TEXT UNDER STUDY Block Start
Gareth Southgate says there can be no let-up for already-qualified England if they are to win next summer’s Euros and become the top-ranked team in the world.

The Euro 2020 runners-up last month sealed their place at the 2024 edition in Germany with two matches to spare and were below par in Friday’s qualifier against Malta.

England disappointed in the 2-0 victory at a packed Wembley and will look to end 2023 on a high as they round off Euro 2024 qualification in North Macedonia.

Southgate’s side arrived in Skopje all but assured of being among the top seeds in December’s draw in Hamburg, but every moment counts as they seek to be best on the planet.

“Qualification’s done,” the England boss said ahead of the Group C finale.

“With the games at the weekend, we might be ranked third in the world at the minute, but we’re two places off where we need to be so we can’t waste games.

“Some of the players have got three games to get into a squad, some have got maybe three to get into a team, maybe a couple more if we’re talking about the team.

“There’s some things we’d like to see. But if we’re going to be a top team, then the level of performance has got to be spot on every time.”

Asked if being number one drives him on, Southgate said: “Yeah, because ultimately you achieve that through consistency and you’ve got to play well in the tournaments as well because the ranking points are higher in the tournaments.

“Also, it sets behaviours every day on the training pitch, off the training pitch.

“If you are going to be the top-ranked team, there’s no room for sloppiness or casualness. That’s got to be our drive.”

England currently sit fourth in FIFA’s world rankings, making it five straight years of being in the top five.

Their previous best since its launch was six months in the top five across 1997 and 1998, yet there remains plenty of criticism for Southgate and speculation about his future.

Monday will be England’s final qualifier before the manager’s contract expires next year and he smiled when it was mentioned that former Football Association executive David Dein had said he should get a new deal.
TEXT UNDER STUDY Block End
EXERCISE DATA Block Start
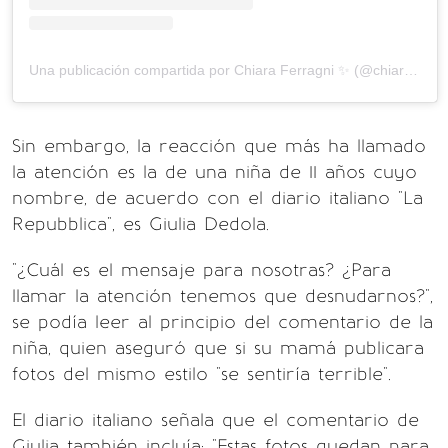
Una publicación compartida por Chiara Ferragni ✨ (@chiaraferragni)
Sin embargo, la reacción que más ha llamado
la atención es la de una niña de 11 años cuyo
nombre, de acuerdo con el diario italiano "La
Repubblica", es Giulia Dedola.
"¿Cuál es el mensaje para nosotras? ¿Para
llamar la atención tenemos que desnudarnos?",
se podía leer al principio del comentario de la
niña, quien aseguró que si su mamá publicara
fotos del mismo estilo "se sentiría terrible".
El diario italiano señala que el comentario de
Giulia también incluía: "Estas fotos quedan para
EXERCISE DATA Block End
EXERCISE DATA Block Start
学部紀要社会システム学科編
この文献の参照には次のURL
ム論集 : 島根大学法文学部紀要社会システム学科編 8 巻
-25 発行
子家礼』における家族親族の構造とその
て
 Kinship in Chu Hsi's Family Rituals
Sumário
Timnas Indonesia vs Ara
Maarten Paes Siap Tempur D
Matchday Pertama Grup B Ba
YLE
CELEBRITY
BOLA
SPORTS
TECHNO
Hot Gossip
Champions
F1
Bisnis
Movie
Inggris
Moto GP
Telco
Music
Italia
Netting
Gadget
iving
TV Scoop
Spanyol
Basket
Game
EXERCISE DATA Block End
EXERCISE DATA Block Start
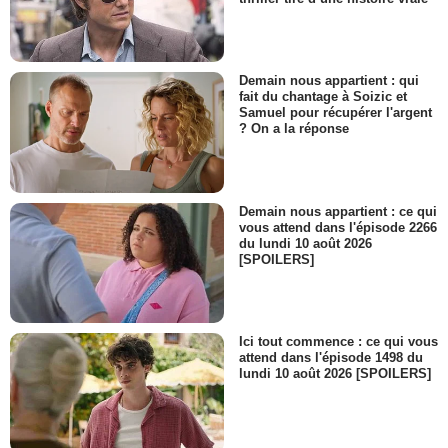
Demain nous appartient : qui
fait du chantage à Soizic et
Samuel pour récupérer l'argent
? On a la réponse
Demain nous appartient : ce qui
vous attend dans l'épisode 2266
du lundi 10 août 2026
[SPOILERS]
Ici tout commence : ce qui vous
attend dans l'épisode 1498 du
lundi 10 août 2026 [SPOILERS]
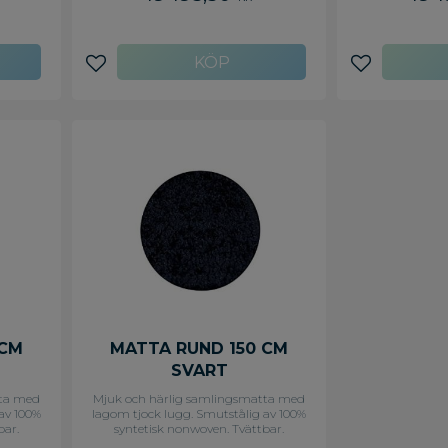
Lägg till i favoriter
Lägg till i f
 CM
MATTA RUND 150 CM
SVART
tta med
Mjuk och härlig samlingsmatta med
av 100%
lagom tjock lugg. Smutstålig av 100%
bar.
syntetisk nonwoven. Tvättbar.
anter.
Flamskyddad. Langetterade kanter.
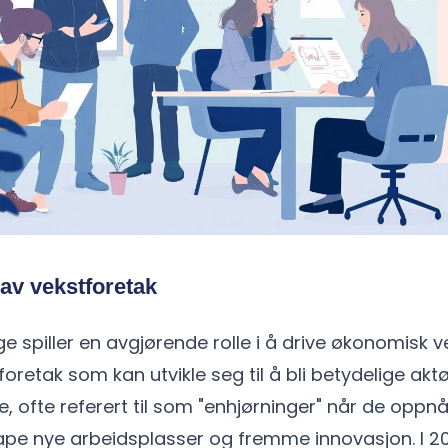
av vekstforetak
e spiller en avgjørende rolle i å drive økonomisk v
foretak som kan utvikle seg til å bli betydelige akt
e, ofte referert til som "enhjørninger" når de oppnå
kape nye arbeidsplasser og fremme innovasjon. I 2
EXERCISE DATA Block End
#### PROBLEM SET:
**A)** In the report on Southgate and England, in which city will December's draw take place?
**B)** Do these statements agree with the report on Southgate and England? (i) England finish their Euro 2024 qualifying in North Macedonia. (ii) Before the current run, England's longest stretch in the top five of the rankings was two years. (iii) David Dein said Southgate should get a new contract.
**C)** Can you write the next few paragraphs of the report on Southgate and England, starting right after its last sentence?

#### ANSWERS BELOW:
**A)** Hamburg.

**B)**
(i) Yes: "round off Euro 2024 qualification in North Macedonia"
(ii) No: "Their previous best since its launch was six months in the top five across 1997 and 1998"
(iii) Yes: "former Football Association executive David Dein had said he should get a new deal"

**C)**
Asked if he anticipated this being his final qualifier in the hotseat, Southgate said: “I haven’t thought about it, really.

“I’ve thought about the game tomorrow and the need for a better performance than Friday so that’s what I’ve been focusing on.

“I feel almost as if we’ve almost talked too much about the Euros already and I didn’t see our focus in the right place at the weekend.

“So, it’s tomorrow, then it’s March, then it’s the summer. And we go from there.”

Southgate downplayed suggestions of his future being a distraction but suggested his comments about their Euros ambitions may have been.

“Well, I think talk of the summer was a distraction on Friday in its own way,” he added.

“Look, in football management, frankly I think you should look no further than three or four games ahead anyway.

“But I think when you’ve got a tournament coming up, inevitably, as an international manager, you’re going to be judged on tournaments so everybody before that is pretty futile, really.”

England’s final camp of the year has been disrupted by absentees.

Five players withdrew from the original squad through injury and two more departed the squad before they flew out to the Balkans.

The FA announced Kieran Trippier had gone home due to a personal issue, while injury meant Jarrod Bowen left the camp on Sunday.

A soldout Tose Proeski Arena awaits England’s absentee-hit 21-man squad as the Macedonians look to make up for June’s 7-0 hiding at Old Trafford.

“We play a team who, although they can’t qualify, have tremendous pride and they’ll be wounded by what happened in Manchester,” Southgate added.

“We have to be ready for a really good atmosphere. Full crowd, full stadium.

“We’ve had a calendar year where we’ve been very good, so we want to finish well.”

Rico Lewis is hoping his versatility will work in his favour as he aims to make a late charge to Euro 2024.

Gareth Southgate will name a 23-man squad for next summer’s finals in Germany, having been able to pick 26 players for both Euro 2020 and the 2022 World Cup.

That means competition for places will be more fierce than in recent years, with Southgate admitting those who are more adaptable could have the edge.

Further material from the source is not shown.